3 – Le travail
Le premier jour, Laura, ma voisine de bureau, installe sur l’ordinateur qu’on me confie la version d’un fameux logiciel allemand, utilisé par les traducteurs professionnels du monde entier. Il est à la traduction ce que Photoshop est au trucage de photos. L’achat d’une simple licence d’utilisation se chiffre à plusieurs centaines d’euros.
Au fil du processus, je découvre avec surprise que Laura est en train d’installer, sans scrupule apparent, une version piratée du logiciel, dotée d’un crack élaboré simulant l’achat d’une licence. Une erreur se produit. Réaction de Laura : « C’est bizarre, je l’ai installé comme ça sur tous les ordinateurs de notre département, et je n’ai jamais eu de problème ! »
Le département en question se trouve être le pôle Recherche et développement, dont l’un des principaux projets est la traduction du logiciel-phare de YY.
Mon travail consiste à traduire l’interface utilisateur de ce logiciel de gestion d’entreprise. Près d’une centaine de milliers de phrases dans sa dernière version, qui l’eût cru ? Et combien de travailleurs de l’ombre, avec moi œuvrant à ce labeur de Sisyphe, et comme moi, payés au lance-pierre ? (Sans mauvais jeux de mots.)
On me confie de longues listes de termes abscons, recensés sur une colonne de feuille de calcul Excel ; je dois traduire chacune de ces phrases dans la colonne voisine. De temps à autre, je me réveille de la torpeur dans laquelle me plonge ce travail abrutissant et répétitif pour me délecter de quelque perle de traduction.
Aperçus divers, issus du module « Gestion des Ressources humaines » :
“Nature of political affiliation is abnormal!”
“Current Doc has been executed. You can’t unapprove!”
“The date of death cannot be earlier than the start date of the current employment record.”
La difficulté principale de la tâche ne tient pas tant à l’obscurité des termes individuels qu’à la conjonction redoutable de deux langues résolument obscures : le chinois, et l’informatique.

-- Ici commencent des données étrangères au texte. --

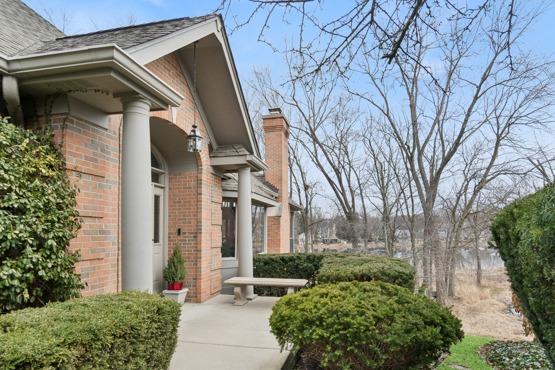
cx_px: 278
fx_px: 277
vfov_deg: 67.4
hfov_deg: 90.0
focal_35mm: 18
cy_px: 185
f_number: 8
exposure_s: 1/160
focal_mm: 12
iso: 320
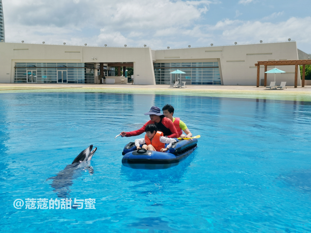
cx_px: 156
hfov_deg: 45.8
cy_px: 116
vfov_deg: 35.1
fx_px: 368
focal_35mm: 41
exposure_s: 1/4673
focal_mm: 5.58
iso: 50
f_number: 1.8
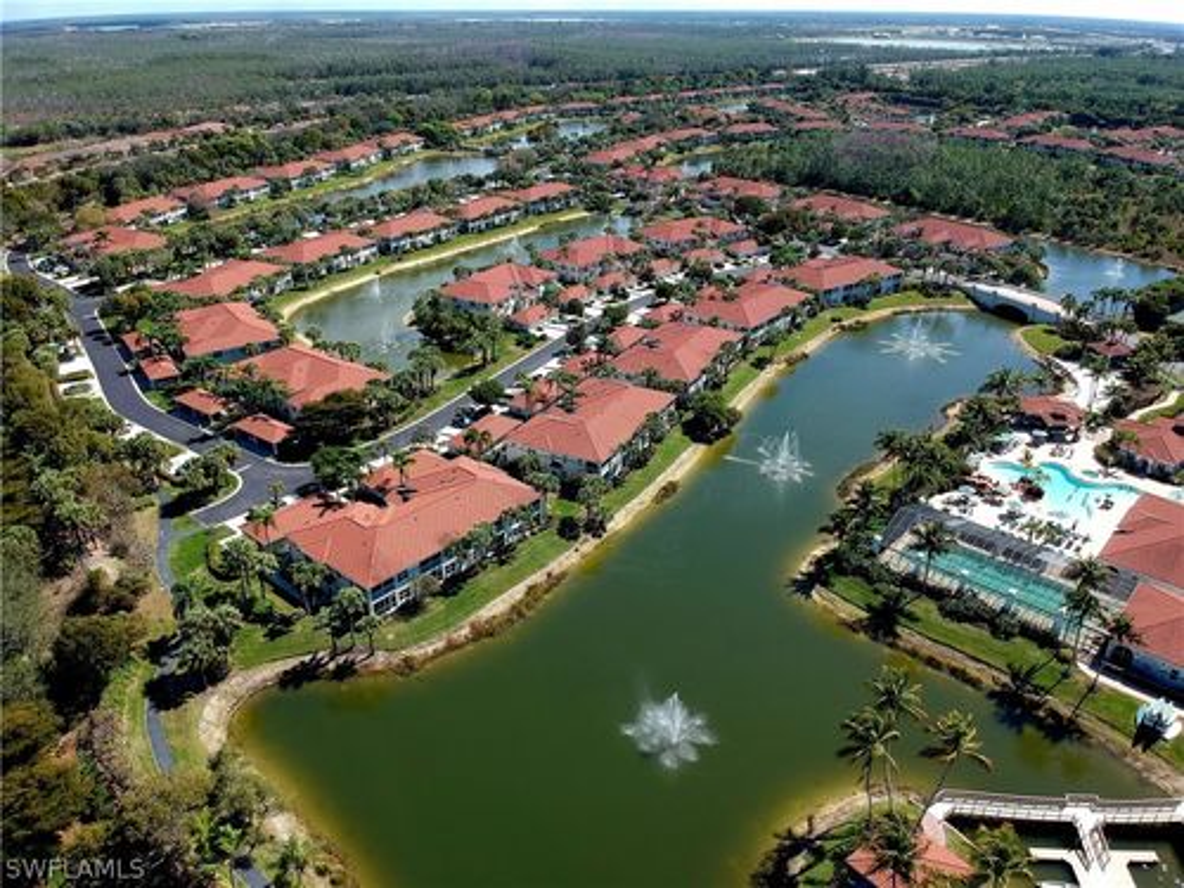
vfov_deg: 54.9
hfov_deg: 69.4
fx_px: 855
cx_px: 592
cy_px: 444
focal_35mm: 25
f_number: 2.6
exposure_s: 1/667
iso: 100
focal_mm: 4.49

Qui, dans sa vie, ne s’est trouvé jeté dans d’effarants abîmes de perplexité par quelque cryptique message d’erreur sur un écran d’ordinateur – un message au contenu incompréhensible, mais annonciateur sans le moindre doute possible de longues heures de douleur et de désespoir, face à l’obstination malveillante de la machine ?
Eh bien, imaginez ces mêmes messages d’erreurs, en chinois. Même pour l’utilisateur maîtrisant cet idiome correctement, les messages mécaniquement crachés par l’ordinateur ne peuvent atteindre la même clarté qu’en anglais ou en français. Le chinois est une langue éminemment concise, à la grammaire très flexible, dont nombre d’énoncés ne sont compréhensibles qu’avec l’aide cruciale d’éléments de contexte.
Il arrive donc très souvent que mes phrases à traduire puissent avoir jusqu’à trois ou quatre significations différentes, selon le contexte d’affichage, qui m’est inconnu… Sans même parler de l’absence de toute ponctuation, et des erreurs de programmation – pour lesquelles des têtes devront rouler, sitôt que je serai devenu secrétaire général du Parti.
De ce fait, je commets de nombreuses inexactitudes de traduction ; et celles-ci font les choux gras de Belinda, l’employée de YY qui relit systématiquement mon travail. Je n’ai rien contre cette règle, ni contre Belinda – excepté le fait que cette dernière est chinoise, et que ses notes de corrections sont souvent rédigées dans un anglais pour le moins approximatif. Au moins cela me donne-t-il l’occasion de me moquer d’elle dans mon coin, avec beaucoup de plaisir aigre, et d’ainsi étaler un peu de baume sur ma fierté blessée.
Par ailleurs, de la même manière que je suis payé au nombre de caractères traduits, Belinda est payée au nombre d’erreurs détectées. Du moins, je préfère lui laisser le bénéfice du doute, et ainsi expliquer le degré pathologique de chipotage auquel mes traductions sont soumises entre ses mains. Mais tout a des limites, et il n’est pas impossible que mes compétences s’améliorant, la pauvre Belinda ne puisse raisonnablement dénicher la moindre erreur dans mes traductions, et se trouve ainsi privée de tout salaire !
Une nouvelle raison pour moi de prendre garde à ne point devenir trop parfait.